Tips for running BIDS apps on very large data sets?

I am working on the the HCP development data release, including 655 subjects with a lot anat, func, and dwi data. I am looking to run mriqc, fmriprep, and qsiprep to process these data. For other datasets I work with that are much smaller, I have had no trouble submitting an sbatch job array, with each subject getting their own job with the --participant-label argument.

Typically, each process begins with building an SQL database of the BIDS directory in the work folder; not too time consuming for my other datasets, so I don’t mind having it run for each subject even though it may not be the most efficient in theory. However, for the HCP dataset, none of my jobs have passed this step after 15 hours at time of writing, having devoted 40GB X 4 CPUS. And this happens for every subject.

Does anyone have any tips for processing an unwieldy large dataset? Would it make sense to include multiple subjects in a job to reduce the redundancies in recreating the database every time? Am I just not devoting enough memory? Should I try a workaround where I make a BIDS-compliant directory for each individual subject (hopefully not this :sweat_smile:)?

Thanks, and happy to provide more info as needed!
Steven

Not sure if you’ve checked out brainlife, but it’s a platform meant for large dataset processing.

I don’t believe it has qsiprep though.

1 Like

Thanks for the quick reply! I have heard of brainlife.io but I’ve never uploaded data there (I typically just download their containers to run on my own). Good to know that it may be better suited for larger datasets.

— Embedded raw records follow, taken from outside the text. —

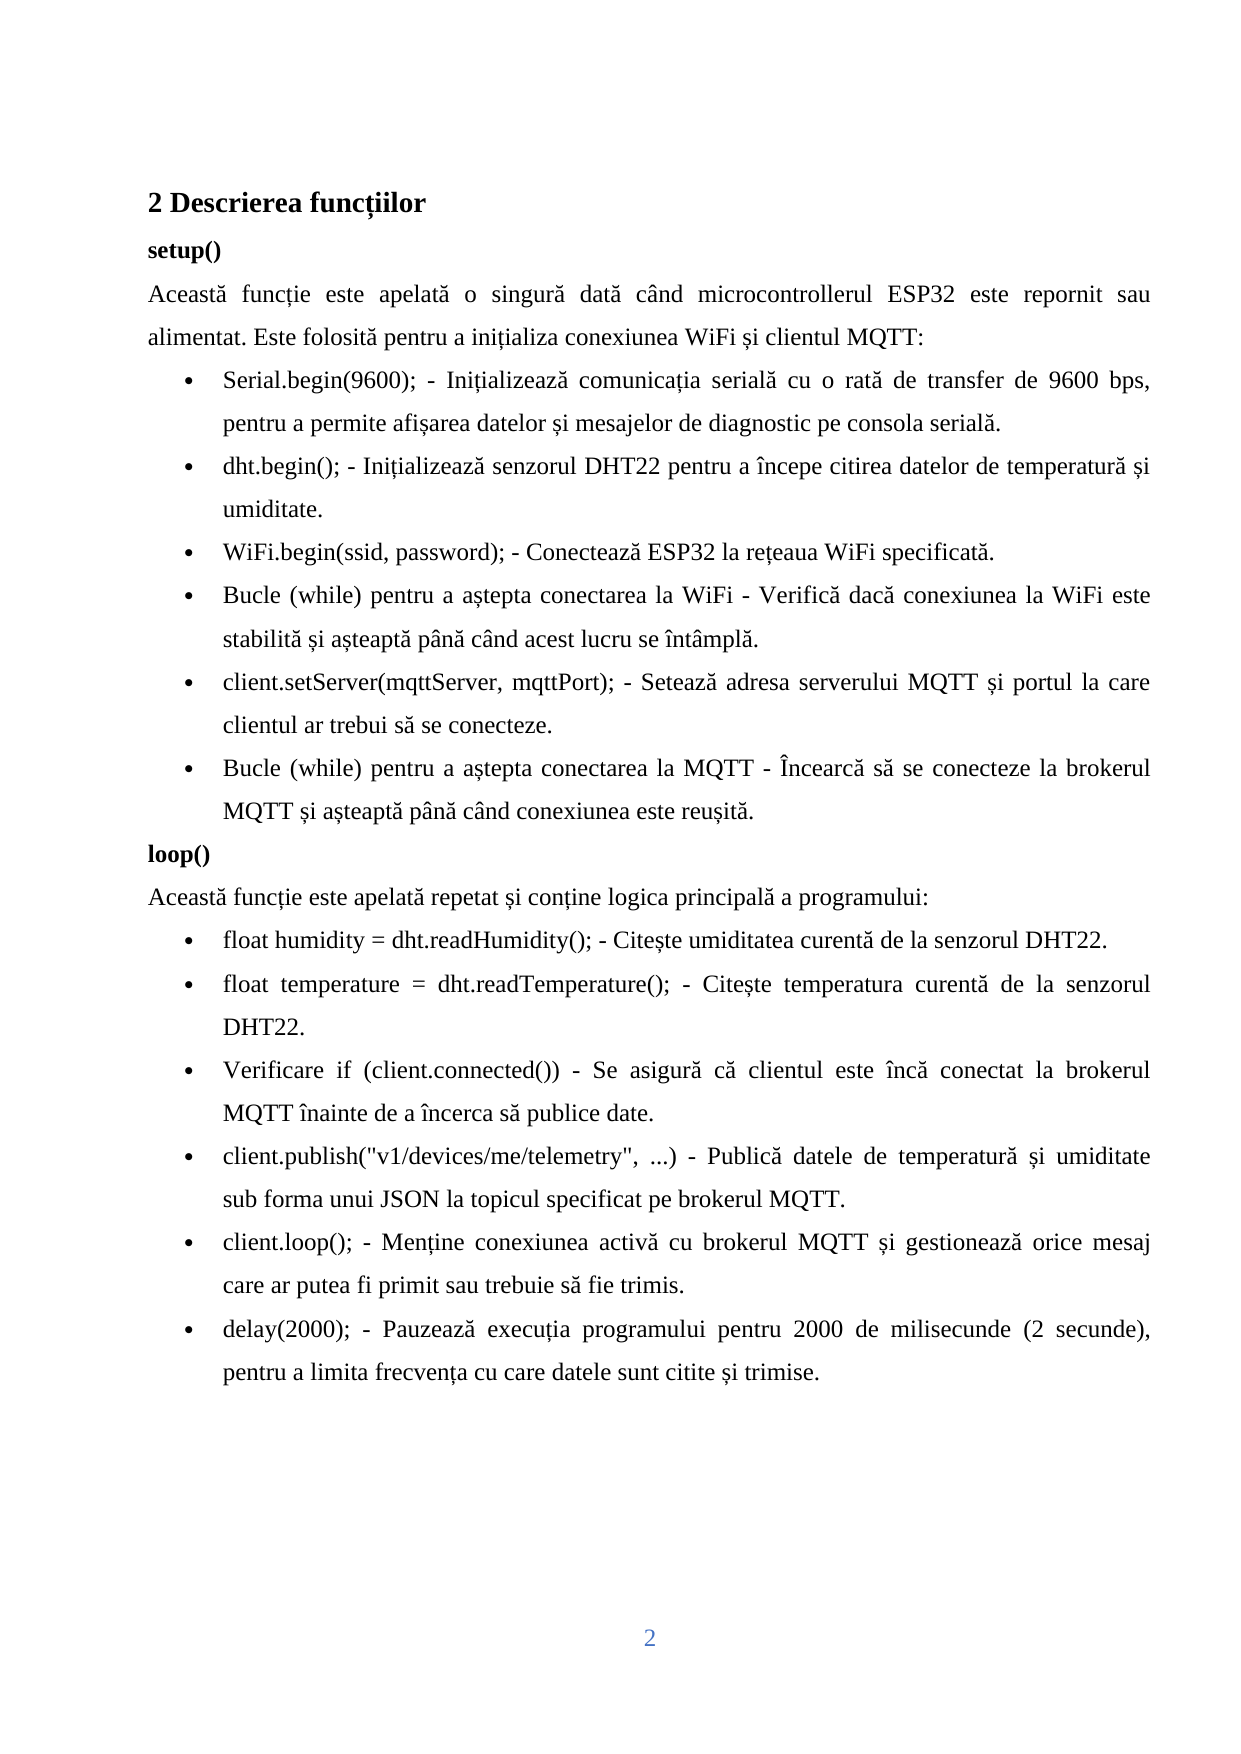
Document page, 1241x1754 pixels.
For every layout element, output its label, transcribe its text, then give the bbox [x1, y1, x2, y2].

text setup() [148, 236, 1152, 264]
list WiFi.begin(ssid, password); - Conectează ESP32 la rețeaua WiFi specificată. [185, 537, 1152, 566]
text Această funcție este apelată o singură dată când microcontrollerul ESP32 este repornit sau alimentat. Este folosită pentru a inițializa conexiunea WiFi și clientul MQTT: [148, 279, 1152, 351]
list Bucle (while) pentru a aștepta conectarea la MQTT - Încearcă să se conecteze la brokerul MQTT și așteaptă până când conexiunea este reușită. [185, 753, 1152, 825]
list client.loop(); - Menține conexiunea activă cu brokerul MQTT și gestionează orice mesaj care ar putea fi primit sau trebuie să fie trimis. [185, 1227, 1152, 1299]
text 2 Descrierea funcțiilor [148, 140, 1151, 219]
list Verificare if (client.connected()) - Se asigură că clientul este încă conectat la brokerul MQTT înainte de a încerca să publice date. [185, 1055, 1152, 1127]
list Serial.begin(9600); - Inițializează comunicația serială cu o rată de transfer de 9600 bps, pentru a permite afișarea datelor și mesajelor de diagnostic pe consola serială. [185, 365, 1152, 437]
text Această funcție este apelată repetat și conține logica principală a programului: [148, 882, 1152, 911]
list float temperature = dht.readTemperature(); - Citește temperatura curentă de la senzorul DHT22. [185, 969, 1152, 1041]
list client.setServer(mqttServer, mqttPort); - Setează adresa serverului MQTT și portul la care clientul ar trebui să se conecteze. [185, 667, 1152, 739]
list dht.begin(); - Inițializează senzorul DHT22 pentru a începe citirea datelor de temperatură și umiditate. [185, 451, 1152, 523]
list client.publish("v1/devices/me/telemetry", ...) - Publică datele de temperatură și umiditate sub forma unui JSON la topicul specificat pe brokerul MQTT. [185, 1141, 1152, 1213]
list float humidity = dht.readHumidity(); - Citește umiditatea curentă de la senzorul DHT22. [185, 926, 1152, 954]
text loop() [148, 839, 1152, 868]
list Bucle (while) pentru a aștepta conectarea la WiFi - Verifică dacă conexiunea la WiFi este stabilită și așteaptă până când acest lucru se întâmplă. [185, 581, 1152, 652]
list delay(2000); - Pauzează execuția programului pentru 2000 de milisecunde (2 secunde), pentru a limita frecvența cu care datele sunt citite și trimise. [185, 1314, 1152, 1386]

They have access to quite a bit of processing resources, which is certainly convenient for large imaging studies. There’s even a BIDS upload command so that you can upload your BIDS data and hit the ground running with the BIDS-apps on the platform.

1 Like

I know fmriprep has:

--bids-database-dir

Path to an existing PyBIDS database folder, for faster indexing (especially useful for large datasets).

It doesn’t appear as thought mriqc has this option, and I’m not sure about qsiprep.

1 Like

That is very helpful to know and sounds like the fix for my problems (if only qsiprep had such an option)! Preliminary testing with brainlife.io is also running well.

1 Like